Para o efeito, a norma em causa, ao determinar a cessação da aplicação do RETGS em caso de alteração superveniente do grupo em consequência da qual o mesmo deixe de respeitar um dos requisitos negativos essenciais à possibilidade de a respetiva sociedade dominante exercer o seu direito de opção quanto à aplicação de tal regime, mostra-se adequada, e, à luz de um critério de evidência aqui aplicável dado o grau de liberdade de conformação legislativa de que goza o legislador democrático neste domínio da política económica, não desnecessária nem desproporcionada em sentido estrito. Se nas condições resultantes da alteração superveniente, a sociedade em causa já não poderia optar pelo RETGS, justifica-se que este último deixe de lhe ser aplicável a partir de tal momento, sob pena de se criar uma desigualdade nas condições de acesso a um tratamento fiscal favorável.
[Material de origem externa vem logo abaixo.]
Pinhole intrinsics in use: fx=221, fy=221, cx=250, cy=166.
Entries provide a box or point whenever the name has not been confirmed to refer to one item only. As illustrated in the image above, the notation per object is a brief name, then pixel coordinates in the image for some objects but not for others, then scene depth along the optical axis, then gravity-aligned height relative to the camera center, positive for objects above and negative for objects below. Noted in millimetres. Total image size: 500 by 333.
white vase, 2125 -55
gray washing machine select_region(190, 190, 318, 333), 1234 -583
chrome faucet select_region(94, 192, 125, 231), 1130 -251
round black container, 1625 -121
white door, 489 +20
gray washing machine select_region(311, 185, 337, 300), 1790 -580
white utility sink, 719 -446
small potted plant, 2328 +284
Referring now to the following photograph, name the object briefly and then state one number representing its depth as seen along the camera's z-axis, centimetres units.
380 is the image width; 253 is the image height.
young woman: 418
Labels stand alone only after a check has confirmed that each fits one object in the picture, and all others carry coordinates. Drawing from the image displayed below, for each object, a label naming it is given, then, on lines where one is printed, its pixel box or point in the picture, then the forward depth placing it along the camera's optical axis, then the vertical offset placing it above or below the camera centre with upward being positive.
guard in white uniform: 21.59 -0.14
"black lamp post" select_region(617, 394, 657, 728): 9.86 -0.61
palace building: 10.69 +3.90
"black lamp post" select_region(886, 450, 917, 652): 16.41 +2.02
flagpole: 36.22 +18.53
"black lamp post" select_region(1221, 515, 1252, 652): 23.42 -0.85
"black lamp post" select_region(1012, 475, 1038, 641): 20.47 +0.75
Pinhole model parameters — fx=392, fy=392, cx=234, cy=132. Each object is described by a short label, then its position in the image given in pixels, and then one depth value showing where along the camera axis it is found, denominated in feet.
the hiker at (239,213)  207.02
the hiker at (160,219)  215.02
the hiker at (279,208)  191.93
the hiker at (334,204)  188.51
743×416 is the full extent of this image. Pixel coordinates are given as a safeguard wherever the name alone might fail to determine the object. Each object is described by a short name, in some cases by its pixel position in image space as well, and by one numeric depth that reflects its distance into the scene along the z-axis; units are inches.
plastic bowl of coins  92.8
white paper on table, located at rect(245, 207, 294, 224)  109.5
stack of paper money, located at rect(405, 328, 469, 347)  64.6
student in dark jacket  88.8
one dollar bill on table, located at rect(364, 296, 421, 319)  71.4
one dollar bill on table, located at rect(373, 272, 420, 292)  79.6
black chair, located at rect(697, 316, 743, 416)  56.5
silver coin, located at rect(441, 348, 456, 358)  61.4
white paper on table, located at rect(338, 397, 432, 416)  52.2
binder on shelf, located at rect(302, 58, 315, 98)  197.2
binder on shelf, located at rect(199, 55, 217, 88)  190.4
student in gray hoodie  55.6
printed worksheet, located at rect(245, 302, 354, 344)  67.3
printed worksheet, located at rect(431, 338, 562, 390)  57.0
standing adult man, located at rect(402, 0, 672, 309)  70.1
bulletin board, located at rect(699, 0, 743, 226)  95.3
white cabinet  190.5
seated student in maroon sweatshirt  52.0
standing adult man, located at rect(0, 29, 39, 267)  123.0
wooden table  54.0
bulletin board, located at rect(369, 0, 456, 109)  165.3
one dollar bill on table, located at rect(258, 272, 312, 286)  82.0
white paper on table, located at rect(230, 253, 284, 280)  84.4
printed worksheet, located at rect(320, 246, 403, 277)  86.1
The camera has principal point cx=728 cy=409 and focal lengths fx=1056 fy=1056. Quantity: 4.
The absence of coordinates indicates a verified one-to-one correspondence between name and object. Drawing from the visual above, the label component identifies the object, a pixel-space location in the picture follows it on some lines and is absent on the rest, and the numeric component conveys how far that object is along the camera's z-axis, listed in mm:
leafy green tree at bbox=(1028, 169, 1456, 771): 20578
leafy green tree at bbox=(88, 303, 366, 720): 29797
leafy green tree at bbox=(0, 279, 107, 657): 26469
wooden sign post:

Ademais, e conforme mencionado, esta clareza e objetividade na definição das condições de aplicabilidade de um regime facultativo não só reforçam a segurança e transparência jurídicas na sua aplicação essenciais a uma concorrência leal entre as empresas, como permitem antecipar as consequências fiscais das opções de estratégia empresarial que a sociedade dominante vai fazendo ao longo do tempo.
Decerto que é possível discutir se a inobservância superveniente do requisito negativo em causa, não poderia ter consequências diferentes ou ser compensada de outro modo (a solução consagrada na Lei n.º 2/2014, de 16 de janeiro, apontou decisivamente nesse sentido). Contudo, tais considerações relevam já do exercício do poder de conformação legislativa a cargo do legislador democrático, e não do controlo negativo a exercer por este Tribunal quanto às opções legislativas em matéria de política económica.
III. Decisão
Pelo exposto, decide-se:
a) Não julgar inconstitucional a norma do artigo 69.º, n.º 8, alínea b), do Código do IRC, na formulação vigente no exercício de 2011, segundo a qual cessa a aplicação do regime especial de tributação dos grupos de sociedades quando seja incluída no grupo uma sociedade que registe prejuízos fiscais nos três exercícios anteriores, salvo, no caso das sociedades dominadas, se a participação já for detida pela sociedade dominante há mais de dois anos; e, em consequência,
b) Negar provimento ao recurso.
Custas pela recorrente, fixando-se a taxa de justiça em 25 (vinte e cinco) UC, ponderados os critérios estabelecidos no artigo 9.º, n.º 1, do Decreto-Lei n.º 303/98, de 7 de outubro (cfr. o artigo 6.º, n.º 1, do mesmo diploma).